Rating: 5/5 – The Colonization of Mars Just Took a Decidedly Wrong Turn
by ComicSpectrum reviewer Al Sparrow.
At the conclusion of the 26th century, Earth has become overpopulated, and the time has come for humanity to branch out and seek new worlds in which to live. Mars seems an obvious choice, but before human colonists can be sent, the planet must be terraformed to become habitable to them. Scientists found a way to deliver the payload of oxygen generating elements to the planet by shipping the most rugged, durable inhabitants of earth – cockroaches – to the planet so they could spread over its surface and over a short span of time create a livable environment. When the first human colonists to check up on their success disappear shortly after landing on the Red Planet, a second team is sent to find out what happened. What they discover may be a new course in species evolution, and perhaps the end of the human race.
Terra Formars reminded me of the great old-school science fiction stories I read as a teenager. Most of them were my father’s books which he’d kept (because he, too, was raised on a steady diet of Asimov, Pohl, Zelazny, Bradbury, Ellison, and Heinlein) and which I subsequently swiped from his bookshelf. Short, self-contained stories both fascinating and often horrific, they opened my eyes to other realms and sowed the seeds of a lifelong love of all things sci-fi and fantasy. Terra Formars does a great job paying homage to those stories of my youth, showing a world both impossible yet potentially possible at the same time.

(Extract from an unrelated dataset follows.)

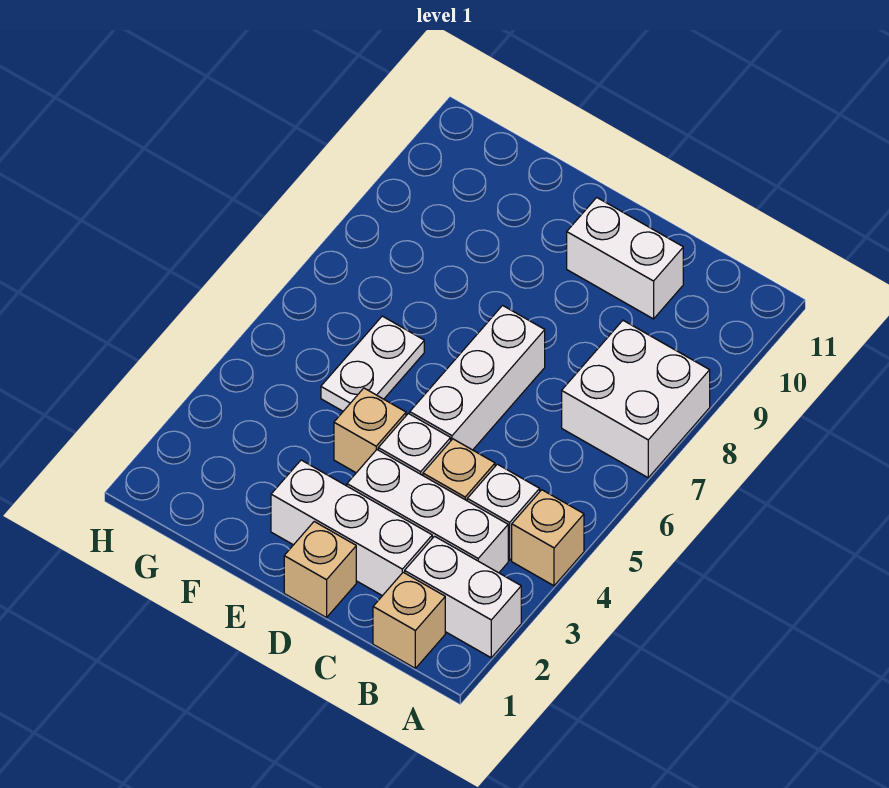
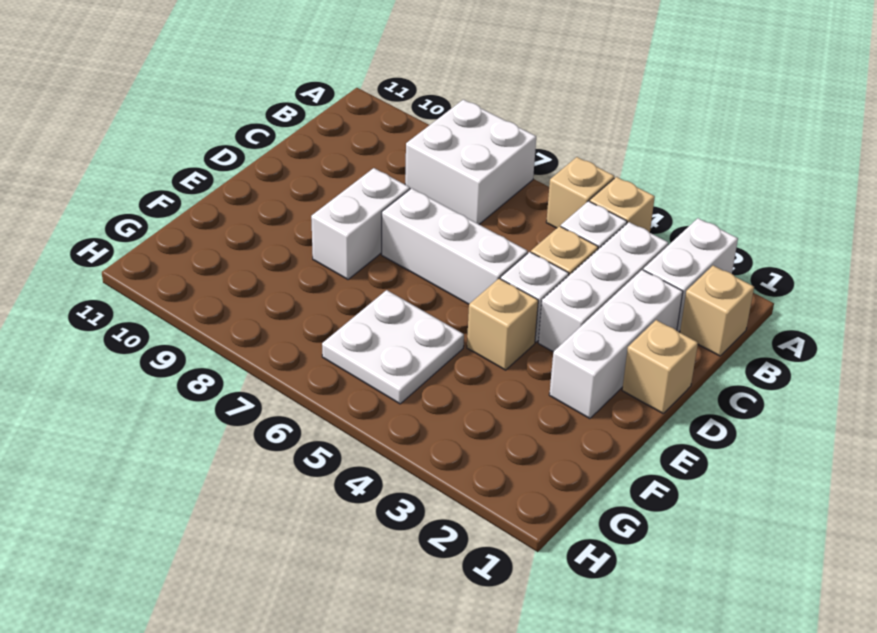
none -> tan 1x1 brick [546,157,614,228]
white 1x2 brick [567,198,683,319] -> white 1x2 brick moved to [311,168,410,280]
white 1x2 plate [321,316,424,411] -> white 2x2 plate [322,290,464,404]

Without spoiling too much – because if you’re any student of sci-fi you’ve already pieced together what happened when they sent cockroaches to Mars in advance of the human squads – the humans sent on that second expedition have been given a scientific “Bugs Procedure” operation, genetically enhancing their abilities with those of various insects. Someone given the genetics of an ant, for example, now possesses superior strength and durability, while another injected with the genes of a locust possesses the superior leaping abilities of that species. So along the way, as we’re treated to an excellent story, we’re also given a bit of an education about certain insects and bugs. Writer Yu Sasuga manages to tread that fine line between giving the reader a thrilling narrative and an informative one at the same time without letting things fall too far on either side of it. Kenichi Tachibana’s amazing artwork, from the design of the individual characters and aliens to the renderings of the bugs they represent, certainly helps keep the book from becoming boring.

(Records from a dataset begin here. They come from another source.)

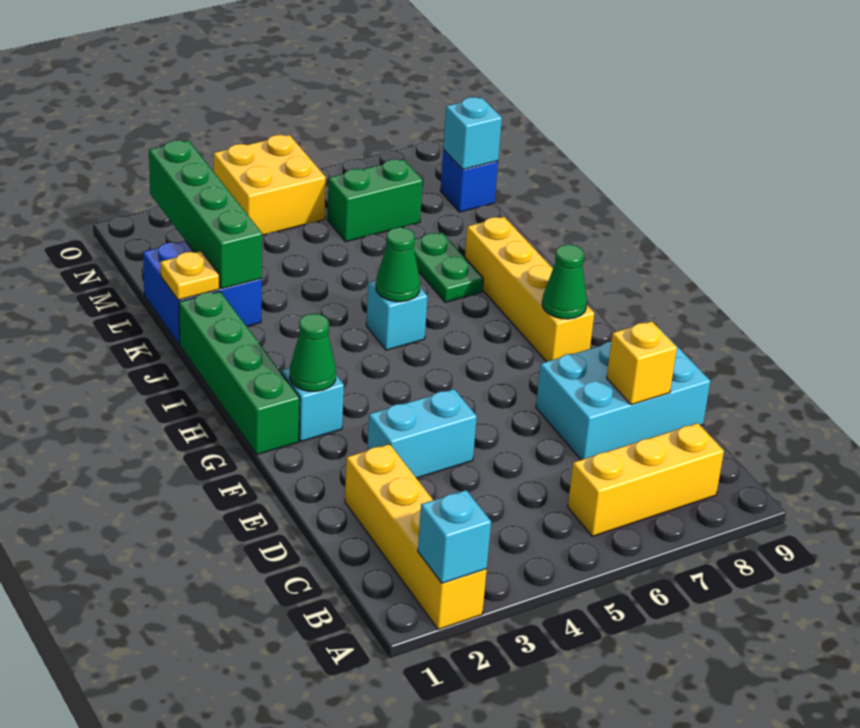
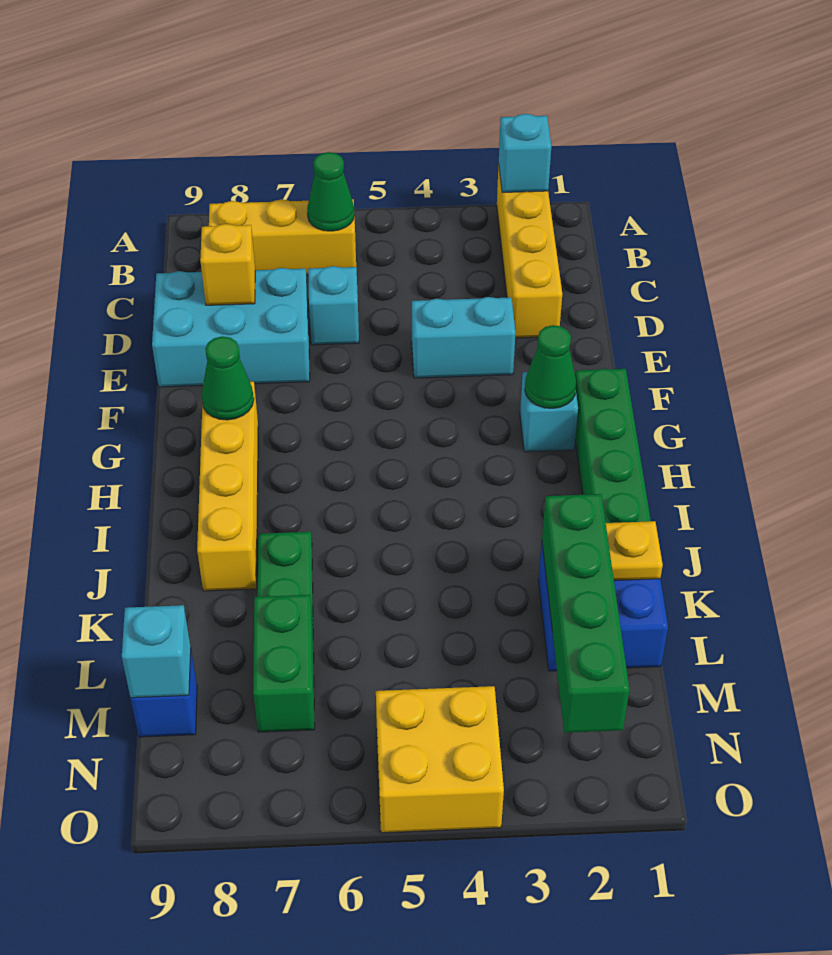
cyan 1x1 brick [366,280,428,350] -> cyan 1x1 brick moved to [308,266,359,345]
green 1x1 cone [376,227,420,302] -> green 1x1 cone moved to [307,152,354,231]
green 1x2 brick [327,159,423,242] -> green 1x2 brick turned to [253,595,315,732]

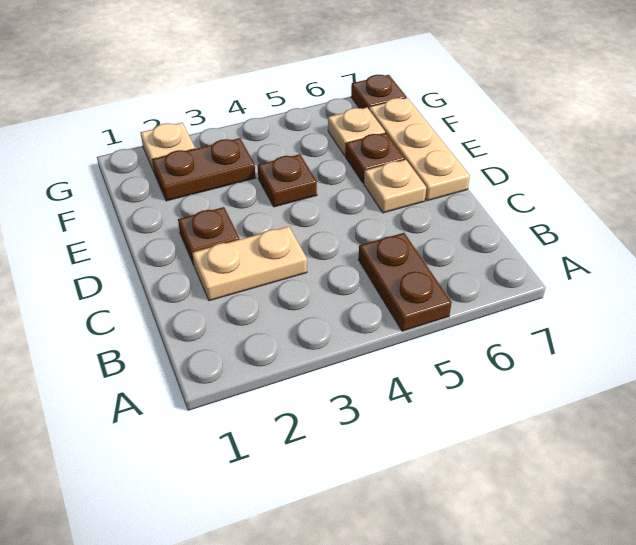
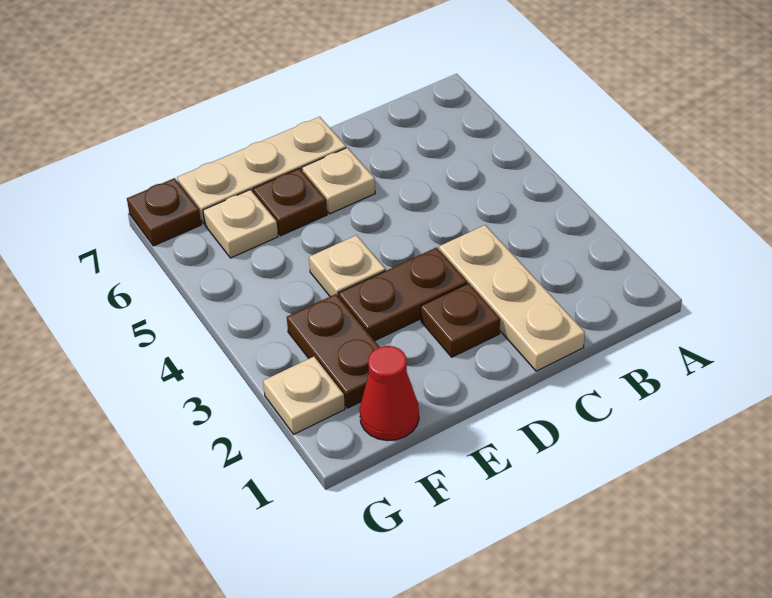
brown 1x2 plate [358,233,452,331] -> brown 1x2 plate moved to [339,248,467,341]
tan 1x2 plate [192,226,307,301] -> tan 1x3 plate [439,225,585,371]
brown 1x1 plate [258,154,317,207] -> tan 1x1 plate [309,235,385,297]
none -> red 1x1 cone [360,346,419,441]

One final thing about this first volume that made it worth picking up – the story is fairly self-contained. You could stop after reading it and not feel a need to pick up future volumes if you didn’t want to. Mind you, I think you will want to, because while the story ends well (if a bit downbeat) there’s certainly more of it to tell. Good writing, beautiful artwork (if you find artwork about insects beautiful), and a plot that hearkens back to the great sci-fi writers of old make this a book, or series, not to be missed.